▶ **Testo citato**:
_____

Ieri non c’è stata città turca che non sia stata teatro delle manifestazioni delle donne, nella giornata mondiale contro la violenza di genere. Qui le donne, dopotutto, sono in piazza da anni, a frapporre i loro corpi a un governo che ha fatto del patriarcato strutturale un suo marchio di fabbrica.

Lo scorso marzo ha pensato bene di uscire dalla Convenzione di Istanbul, la prima a introdurre strumenti legalmente vincolanti per combattere la violenza sulle donne. Violenze che in Turchia non sono affatto venute meno, nonostante la propaganda governativa abbia descritto la Convenzione come una minaccia alla famiglia tradizionale e un inno all’omosessualità.

Ieri i numeri li hanno dati la ministra della Famiglia, Derya Yanık, e quello dell’Interno, Süleyman Soylu: «Al 15 novembre, sono stati commessi 251 femminicidi quest’anno». E non è ancora finito. Altri numeri li dà Bianet, agenzia stampa indipendente: 285. Per la piattaforma «We will stop feminicide» ne sono stati commessi già 345.

_____

▶ **Dati grezzi**:
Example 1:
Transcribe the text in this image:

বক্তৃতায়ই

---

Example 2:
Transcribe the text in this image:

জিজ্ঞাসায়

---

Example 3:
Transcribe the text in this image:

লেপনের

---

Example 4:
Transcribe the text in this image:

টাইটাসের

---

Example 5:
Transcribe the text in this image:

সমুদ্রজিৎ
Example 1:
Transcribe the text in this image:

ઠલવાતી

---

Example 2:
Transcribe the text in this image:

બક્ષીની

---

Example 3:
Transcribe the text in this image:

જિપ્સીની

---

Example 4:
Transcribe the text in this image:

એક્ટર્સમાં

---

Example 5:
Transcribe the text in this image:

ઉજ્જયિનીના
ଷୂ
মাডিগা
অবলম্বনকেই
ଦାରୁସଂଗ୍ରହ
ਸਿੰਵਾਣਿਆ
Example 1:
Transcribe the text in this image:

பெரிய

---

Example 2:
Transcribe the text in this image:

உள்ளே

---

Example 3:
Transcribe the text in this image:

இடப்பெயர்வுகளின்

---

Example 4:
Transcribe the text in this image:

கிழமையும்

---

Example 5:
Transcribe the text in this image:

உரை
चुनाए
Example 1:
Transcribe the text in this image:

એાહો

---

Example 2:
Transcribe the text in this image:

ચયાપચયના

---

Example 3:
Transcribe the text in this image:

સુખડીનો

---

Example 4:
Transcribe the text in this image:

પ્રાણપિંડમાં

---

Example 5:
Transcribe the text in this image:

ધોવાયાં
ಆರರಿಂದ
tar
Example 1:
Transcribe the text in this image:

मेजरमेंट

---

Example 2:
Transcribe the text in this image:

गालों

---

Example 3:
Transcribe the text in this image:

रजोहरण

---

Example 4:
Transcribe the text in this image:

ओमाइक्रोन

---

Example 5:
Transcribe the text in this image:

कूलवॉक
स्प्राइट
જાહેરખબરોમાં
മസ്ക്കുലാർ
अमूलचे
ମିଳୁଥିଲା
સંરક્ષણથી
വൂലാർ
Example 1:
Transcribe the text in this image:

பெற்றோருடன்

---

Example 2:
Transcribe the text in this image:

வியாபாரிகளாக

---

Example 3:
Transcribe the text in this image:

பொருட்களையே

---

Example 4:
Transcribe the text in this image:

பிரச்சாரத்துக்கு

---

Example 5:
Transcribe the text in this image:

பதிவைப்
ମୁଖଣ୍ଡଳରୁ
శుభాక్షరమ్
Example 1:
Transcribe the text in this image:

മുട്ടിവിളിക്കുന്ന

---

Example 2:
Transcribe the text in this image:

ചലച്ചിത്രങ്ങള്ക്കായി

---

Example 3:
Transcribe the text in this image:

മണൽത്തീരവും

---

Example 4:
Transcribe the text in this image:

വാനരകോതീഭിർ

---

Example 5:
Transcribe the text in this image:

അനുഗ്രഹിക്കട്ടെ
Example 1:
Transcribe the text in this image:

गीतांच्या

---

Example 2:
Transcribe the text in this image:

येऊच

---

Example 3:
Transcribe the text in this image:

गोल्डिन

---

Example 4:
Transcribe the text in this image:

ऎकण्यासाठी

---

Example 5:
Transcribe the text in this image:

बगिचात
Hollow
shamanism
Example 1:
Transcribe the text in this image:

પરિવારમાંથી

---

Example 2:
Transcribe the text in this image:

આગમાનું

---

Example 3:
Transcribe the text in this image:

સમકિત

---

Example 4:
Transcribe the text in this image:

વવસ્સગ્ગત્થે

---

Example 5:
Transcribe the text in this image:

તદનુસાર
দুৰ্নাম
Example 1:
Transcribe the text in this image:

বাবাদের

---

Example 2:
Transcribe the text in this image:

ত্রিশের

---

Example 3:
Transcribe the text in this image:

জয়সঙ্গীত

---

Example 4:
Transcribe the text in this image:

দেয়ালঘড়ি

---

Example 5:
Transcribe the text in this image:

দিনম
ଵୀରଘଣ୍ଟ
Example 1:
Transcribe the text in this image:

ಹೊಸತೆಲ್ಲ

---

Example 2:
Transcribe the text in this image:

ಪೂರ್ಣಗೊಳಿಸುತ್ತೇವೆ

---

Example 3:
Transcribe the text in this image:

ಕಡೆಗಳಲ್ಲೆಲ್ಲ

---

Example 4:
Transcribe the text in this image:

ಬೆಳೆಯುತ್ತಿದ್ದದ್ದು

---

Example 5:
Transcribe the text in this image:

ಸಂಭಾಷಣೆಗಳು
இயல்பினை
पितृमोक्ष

_____

Estrai dal testo sulle proteste delle donne in Turchia la parte che si apre con le parole "Ieri non c’è" e si chiude con "marchio di fabbrica.", riportandola parola per parola.

Ieri non c’è stata città turca che non sia stata teatro delle manifestazioni delle donne, nella giornata mondiale contro la violenza di genere. Qui le donne, dopotutto, sono in piazza da anni, a frapporre i loro corpi a un governo che ha fatto del patriarcato strutturale un suo marchio di fabbrica.